The young soldier only stared at the foot of the bed now, not even looking up at the angel. His face was as unmoving as the angel’s. He felt his lips begin to move before he actually spoke, twitching as if they were attempting to form words on their own. Then his voice kicked in.
“No. No, I’m staying here. You can take your afterlife, or your hereafter, or whatever you like, and you can shove it; and tell your…” He did not know how he could finish the sentence.
“Our Father,” the angel corrected.
They remained where they were, staring intently at each other. The angel was so still that he reminded the young soldier of a statue, like the ones he had seen lining the roof of the church in his girlfriend’s photo. Then the angel spoke again. “It appears you are not so fit for paradise. I will return you to your h***, which you seem so determined to commit yourself to, and perhaps, by the time you and I meet again, you will be better prepared.”
“What’s that supposed to mean?” the soldier asked quietly.
“It means you are condemned to stay here.”
The angel looked down at the clipboard again and crossed something out. Then he turned and drew the curtain aside. As he stepped out into the nothingness beyond the curtain, the young soldier saw the boy from the village, waiting for him. The angel placed a ghostly hand on the boy’s shoulder and shook his head. The two turned to depart as the curtain was closed again.
There was a thunderous noise that shook the young soldier’s bed and caused the lights to shatter. Then there was another, and another. The bag suspended from the ceiling was unhooked and fell to the floor beside the bed.
The curtain was thrown open, revealing a busy hospital room. Nurses were wheeling the injured around seemingly without purpose, while the doctors maneuvered the chaotic room to administer various painkillers to the dying. A doctor, the same doctor that the angel had taken the appearance of, approached the young soldier with a gurney. His glasses no longer seemed to reflect the light. He pulled the tube out of the soldier’s arm and lifted him by the shoulders onto the gurney.
“Hey, doc,” the young soldier said once he was situated on the gurney, “What happened to me, after I got shot?” The ceiling lights attempted to flicker back to life, but another rumble echoed across the hospital and they went out again.

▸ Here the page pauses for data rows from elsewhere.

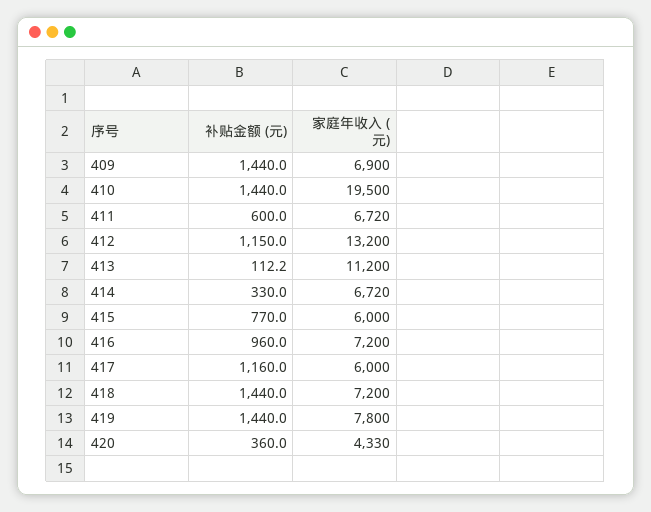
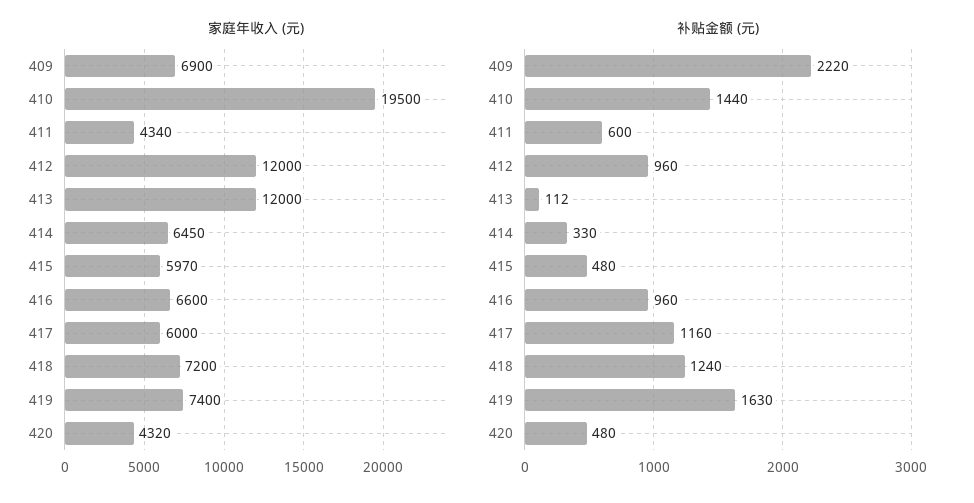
  {
    "补贴金额 (元)": {
-     "409": 1440,
+     "409": 2220,
      "410": 1440,
      "411": 600,
-     "412": 1150,
+     "412": 960,
      "413": 112.2,
      "414": 330,
-     "415": 770,
+     "415": 480,
      "416": 960,
      "417": 1160,
-     "418": 1440,
+     "418": 1240,
-     "419": 1440,
+     "419": 1630,
-     "420": 360
+     "420": 480
    },
    "家庭年收入 (元)": {
      "409": 6900,
      "410": 19500,
-     "411": 6720,
+     "411": 4340,
-     "412": 13200,
+     "412": 12000,
-     "413": 11200,
+     "413": 12000,
-     "414": 6720,
+     "414": 6450,
-     "415": 6000,
+     "415": 5970,
-     "416": 7200,
+     "416": 6600,
      "417": 6000,
      "418": 7200,
-     "419": 7800,
+     "419": 7400,
-     "420": 4330
+     "420": 4320
    }
  }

The doctor wheeled the young soldier’s gurney amongst the sick and the dying towards some unknown destination. There was one more booming noise, and the room shook again. Dust descended from the ceiling, and the young soldier could see flames behind one set of doors that they passed. “Uh,” the doctor grunted, quickly checking his dossier, “The bullet got you in the chest. We weren’t sure if we would be able to get it, and you technically died for a few minutes. You’re lucky.”
The young soldier looked up at the doctor. “Yeah? How do you figure?”
“Not many people survive something like that. You’re just a lucky man.”
The young soldier rested his head on the gurney’s small pillow. His skin felt like it was on fire and he realized he was sweating. He suddenly felt he was gripping something tightly. He looked at it and saw that it was the small photograph of his girlfriend and mother standing in front of the church, the one the angel had given him. He put it down and contemplated what he had done.